Using SCOM to Detect Scheduled Task Creation


One well known thing that attackers like to do is to create scheduled tasks to periodically execute their payloads.  Detecting Scheduled task creation is not terribly difficult.  While it does not use the standard logs, there is an operational task scheduler log available that generates an event ID 106 whenever a scheduled task is created.  Information on said event can be found here.  Creating a rule to do this is very straight forward:




The downside to this is that it is not necessarily a quiet proposition.  For those that know me, noise generated by management packs is something I’m not a fan of.  Alerts should be actionable, and generating alerts that are ultimately ignored due to constant false positives will not do anyone any good.  As such, this brings us to a few problems as many organizations have legitimate uses for scheduled tasks. For the person responsible for security monitoring, they need a way of knowing which tasks are legitimate and which ones are not.  One easy way would be to configure standard tasks before the SCOM agent is installed, or use maintenance mode on the server while it is being configured prior to maintenance.  Good process can certainly get around those alerts, but there’s another problem: some applications also create scheduled tasks.

In my own lab, this is noticeable as an anti-malware scan runs periodically, and when it is set, it is set by a scheduled task:


If this is common thing in a lab with a half-dozen servers in it, then it could likely be a noisy thing in your environment.  But it is correctable.  Enter Parameterization.  The scheduled task log has two parameters:  The logging user and the task name. The task name is parameter 1, so if you have a task that is periodically being created by an application, then the task name should be the same. I’d hesitate to filter by the user name in this case as a user name such as a machine name could be generated by malicious code depending on the context of whomever generated it. 

Crafting and tuning that rule is simple. 

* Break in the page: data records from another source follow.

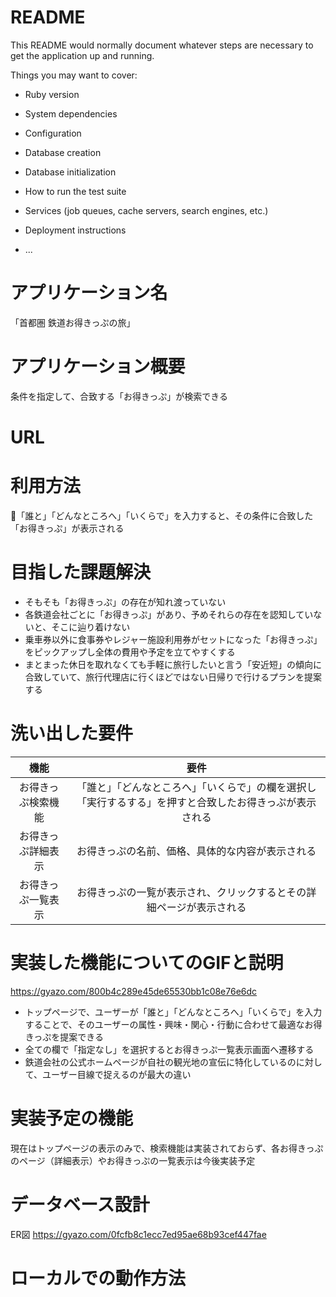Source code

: # README

This README would normally document whatever steps are necessary to get the
application up and running.

Things you may want to cover:

* Ruby version

* System dependencies

* Configuration

* Database creation

* Database initialization

* How to run the test suite

* Services (job queues, cache servers, search engines, etc.)

* Deployment instructions

* ...

# アプリケーション名

 「首都圏 鉄道お得きっぷの旅」

# アプリケーション概要

 条件を指定して、合致する「お得きっぷ」が検索できる

# URL
 

# 利用方法
 
 「誰と」「どんなところへ」「いくらで」を入力すると、その条件に合致した「お得きっぷ」が表示される

# 目指した課題解決
 
* そもそも「お得きっぷ」の存在が知れ渡っていない
* 各鉄道会社ごとに「お得きっぷ」があり、予めそれらの存在を認知していないと、そこに辿り着けない
* 乗車券以外に食事券やレジャー施設利用券がセットになった「お得きっぷ」をピックアップし全体の費用や予定を立てやすくする
* まとまった休日を取れなくても手軽に旅行したいと言う「安近短」の傾向に合致していて、旅行代理店に行くほどではない日帰りで行けるプランを提案する

# 洗い出した要件

| 機能             | 要件                                                                                  |
|:---------------:|:-------------------------------------------------------------------------------------:|
| お得きっぷ検索機能 | 「誰と」「どんなところへ」「いくらで」の欄を選択し「実行するする」を押すと合致したお得きっぷが表示される |
| お得きっぷ詳細表示 | お得きっぷの名前、価格、具体的な内容が表示される                                              |
| お得きっぷ一覧表示 | お得きっぷの一覧が表示され、クリックするとその詳細ページが表示される                             |

# 実装した機能についてのGIFと説明

https://gyazo.com/800b4c289e45de65530bb1c08e76e6dc

* トップページで、ユーザーが「誰と」「どんなところへ」「いくらで」を入力することで、そのユーザーの属性・興味・関心・行動に合わせて最適なお得きっぷを提案できる
* 全ての欄で「指定なし」を選択するとお得きっぷ一覧表示画面へ遷移する
* 鉄道会社の公式ホームページが自社の観光地の宣伝に特化しているのに対して、ユーザー目線で捉えるのが最大の違い

# 実装予定の機能

現在はトップページの表示のみで、検索機能は実装されておらず、各お得きっぷのページ（詳細表示）やお得きっぷの一覧表示は今後実装予定

# データベース設計

ER図
https://gyazo.com/0fcfb8c1ecc7ed95ae68b93cef447fae

# ローカルでの動作方法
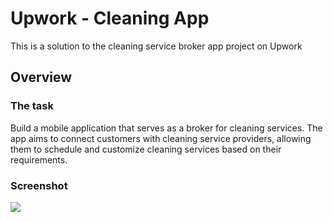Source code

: # Upwork - Cleaning App

This is a solution to the cleaning service broker app project on Upwork

## Overview

### The task

Build a mobile application that serves as a broker for cleaning services. The app aims to connect customers with cleaning service providers, allowing them to schedule and customize cleaning services based on their requirements.

### Screenshot

![](screenshot.png)
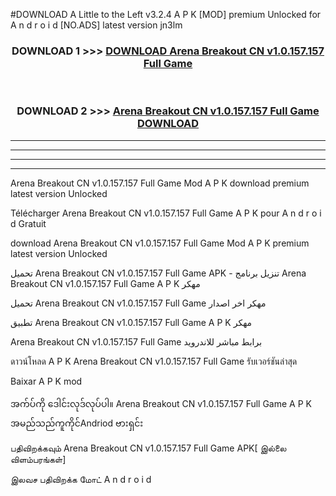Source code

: #DOWNLOAD A Little to the Left v3.2.4 A P K [MOD] premium Unlocked for A n d r o i d [NO.ADS] latest version jn3lm 



<div align="center">

<h3>DOWNLOAD 1 >>> <a href="https://downloadmod1.web.app/?judul=Arena Breakout CN v1.0.157.157 Full Game ">DOWNLOAD Arena Breakout CN v1.0.157.157 Full Game </a></h3><br>

<h3>DOWNLOAD 2 >>> <a href="https://downloadmod1.web.app/?judul=Arena Breakout CN v1.0.157.157 Full Game ">Arena Breakout CN v1.0.157.157 Full Game  DOWNLOAD </a></h3>

</div>


----------------------------------------------------------

----------------------------------------------------------

----------------------------------------------------------

----------------------------------------------------------


Arena Breakout CN v1.0.157.157 Full Game  Mod A P K download premium latest version Unlocked

Télécharger Arena Breakout CN v1.0.157.157 Full Game  A P K pour A n d r o i d Gratuit

download Arena Breakout CN v1.0.157.157 Full Game  Mod A P K premium latest version Unlocked

تحميل Arena Breakout CN v1.0.157.157 Full Game  APK - تنزيل برنامج Arena Breakout CN v1.0.157.157 Full Game  A P K مهكر

تحميل Arena Breakout CN v1.0.157.157 Full Game  مهكر اخر اصدار

تطبيق Arena Breakout CN v1.0.157.157 Full Game  A P K مهكر

Arena Breakout CN v1.0.157.157 Full Game  برابط مباشر للاندرويد

ดาวน์โหลด A P K Arena Breakout CN v1.0.157.157 Full Game  รับเวอร์ชันล่าสุด

Baixar A P K mod

အက်ပ်ကို ဒေါင်းလုဒ်လုပ်ပါ။ Arena Breakout CN v1.0.157.157 Full Game  A P K အမည်သည်ကူကိုင်Andriod ဗားရှင်း

பதிவிறக்கவும் Arena Breakout CN v1.0.157.157 Full Game  APK[ இல்லை விளம்பரங்கள்] 
 
இலவச பதிவிறக்க மோட் A n d r o i d



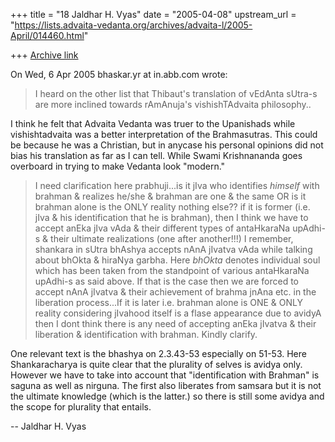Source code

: +++
title = "18 Jaldhar H. Vyas"
date = "2005-04-08"
upstream_url = "https://lists.advaita-vedanta.org/archives/advaita-l/2005-April/014460.html"

+++
[Archive link](https://lists.advaita-vedanta.org/archives/advaita-l/2005-April/014460.html)

On Wed, 6 Apr 2005 bhaskar.yr at in.abb.com wrote:

>
> I heard on the other list that Thibaut's translation of vEdAnta sUtra-s are
> more inclined towards rAmAnuja's vishishTAdvaita philosophy..
>

I think he felt that Advaita Vedanta was truer to the Upanishads while
vishishtadvaita was a better interpretation of the Brahmasutras.  This
could be because he was a Christian, but in anycase his personal opinions
did not bias his translation as far as I can tell.  While Swami
Krishnananda goes overboard in trying to make Vedanta look "modern."

> I need clarification here prabhuji...is it jIva who identifies *himself*
> with brahman & realizes he/she & brahman are one & the same OR is it
> brahman alone is the ONLY reality nothing else??
> if it is former (i.e.
> jIva & his identification that he is brahman), then I think we have to
> accept anEka jIva vAda & their different types of antaHkaraNa upAdhi-s &
> their ultimate realizations (one after another!!!) I remember, shankara in
> sUtra bhAshya accepts nAnA jIvatva vAda while talking about bhOkta &
> hiraNya garbha.  Here *bhOkta* denotes individual soul which has been taken
> from the standpoint of various antaHkaraNa upAdhi-s as said above. If that
> is the case then we are forced to accept nAnA jIvatva & their achievement
> of brahma jnAna etc. in the liberation process...If it is later i.e.
> brahman alone is ONE & ONLY reality considering jIvahood itself is a flase
> appearance due to avidyA then I dont think there is any need of accepting
> anEka jIvatva & their liberation & identification with brahman.
> Kindly clarify.
>

One relevant text is the bhashya on 2.3.43-53 especially on 51-53.  Here
Shankaracharya is quite clear that the plurality of selves is avidya only.
However we have to take into account that "identification with Brahman" is
saguna as well as nirguna.  The first also liberates from samsara but it
is not the ultimate knowledge (which is the latter.) so there is still
some avidya and the scope for plurality that entails.

-- 
Jaldhar H. Vyas <jaldhar at braincells.com>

You’ll likely have some noise to start, but this is hardly something that cannot be corrected over time. Just keep adding lines for “Parameter 1” and “Does not contain” with a value that is unique to your scheduled task.

Comments (2)

  1. paulmo says:

    This is a really useful article and helped me tremendously. However I decided to use the security event 4698 instead if event 106 because it has considerably more detail about the task which is really useful when viewing through the SCOM console. You need to enable additional auditing policies for this to work though. These are “Audit Other Object Access Events”. Also when using event id 4698 you also need to check parameter 5 for the task name and not parameter 1.

    1. Nathan Gau says:

      I will have to look into this. Thank you!